>>>

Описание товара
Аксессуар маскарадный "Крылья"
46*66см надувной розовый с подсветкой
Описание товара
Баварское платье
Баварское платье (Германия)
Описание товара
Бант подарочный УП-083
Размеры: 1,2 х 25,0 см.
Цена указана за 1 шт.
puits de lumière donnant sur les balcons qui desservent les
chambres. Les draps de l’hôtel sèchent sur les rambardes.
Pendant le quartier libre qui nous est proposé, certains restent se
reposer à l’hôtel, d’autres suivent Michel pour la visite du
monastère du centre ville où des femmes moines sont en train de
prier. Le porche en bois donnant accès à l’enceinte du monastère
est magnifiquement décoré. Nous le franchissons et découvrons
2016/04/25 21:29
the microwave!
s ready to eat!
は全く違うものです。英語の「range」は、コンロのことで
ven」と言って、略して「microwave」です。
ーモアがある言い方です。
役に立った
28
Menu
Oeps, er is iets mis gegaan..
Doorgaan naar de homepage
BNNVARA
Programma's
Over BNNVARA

<<<
>>>

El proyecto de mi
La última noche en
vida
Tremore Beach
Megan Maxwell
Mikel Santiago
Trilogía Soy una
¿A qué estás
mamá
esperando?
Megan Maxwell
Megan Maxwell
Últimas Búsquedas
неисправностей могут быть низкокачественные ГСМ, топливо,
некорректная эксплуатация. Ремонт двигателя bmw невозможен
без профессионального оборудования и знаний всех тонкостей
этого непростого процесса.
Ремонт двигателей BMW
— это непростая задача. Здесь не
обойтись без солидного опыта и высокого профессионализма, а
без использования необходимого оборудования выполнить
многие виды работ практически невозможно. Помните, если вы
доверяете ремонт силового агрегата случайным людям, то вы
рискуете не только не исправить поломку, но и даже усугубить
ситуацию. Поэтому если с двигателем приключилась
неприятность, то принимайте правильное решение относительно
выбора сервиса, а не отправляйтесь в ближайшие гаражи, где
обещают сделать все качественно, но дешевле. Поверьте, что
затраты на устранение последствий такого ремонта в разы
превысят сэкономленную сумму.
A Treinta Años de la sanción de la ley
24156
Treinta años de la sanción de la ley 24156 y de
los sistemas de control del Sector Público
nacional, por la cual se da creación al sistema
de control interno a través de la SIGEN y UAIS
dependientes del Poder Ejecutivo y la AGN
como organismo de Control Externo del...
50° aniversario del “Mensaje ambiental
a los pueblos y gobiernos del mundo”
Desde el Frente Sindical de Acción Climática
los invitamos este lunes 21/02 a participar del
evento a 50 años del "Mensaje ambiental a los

<<<
>>>

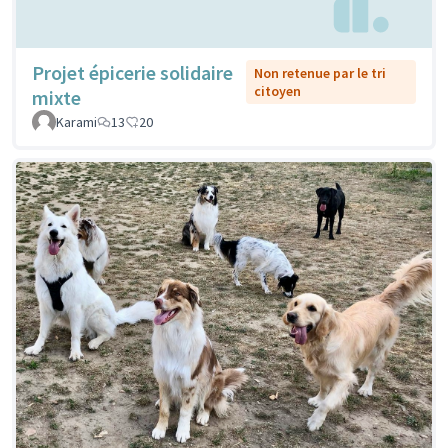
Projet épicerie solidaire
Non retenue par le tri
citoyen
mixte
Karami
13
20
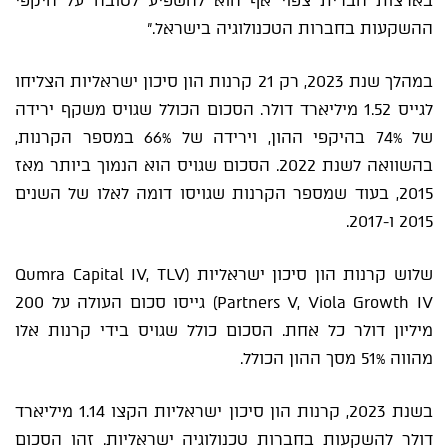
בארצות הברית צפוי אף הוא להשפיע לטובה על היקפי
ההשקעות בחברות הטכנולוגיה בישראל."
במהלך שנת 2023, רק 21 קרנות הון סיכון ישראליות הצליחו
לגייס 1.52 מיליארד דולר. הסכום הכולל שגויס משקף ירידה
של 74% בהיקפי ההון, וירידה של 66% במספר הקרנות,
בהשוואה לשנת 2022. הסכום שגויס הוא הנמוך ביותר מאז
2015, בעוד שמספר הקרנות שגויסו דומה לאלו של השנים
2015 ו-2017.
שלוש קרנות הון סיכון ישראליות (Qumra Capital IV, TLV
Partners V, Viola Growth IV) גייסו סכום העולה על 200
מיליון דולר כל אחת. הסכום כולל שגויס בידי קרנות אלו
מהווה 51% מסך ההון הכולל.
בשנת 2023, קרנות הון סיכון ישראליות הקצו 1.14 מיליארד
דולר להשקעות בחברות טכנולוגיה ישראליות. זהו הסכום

<<<

How many lines of the entries contain "ההון"? Answer with a number alone.

2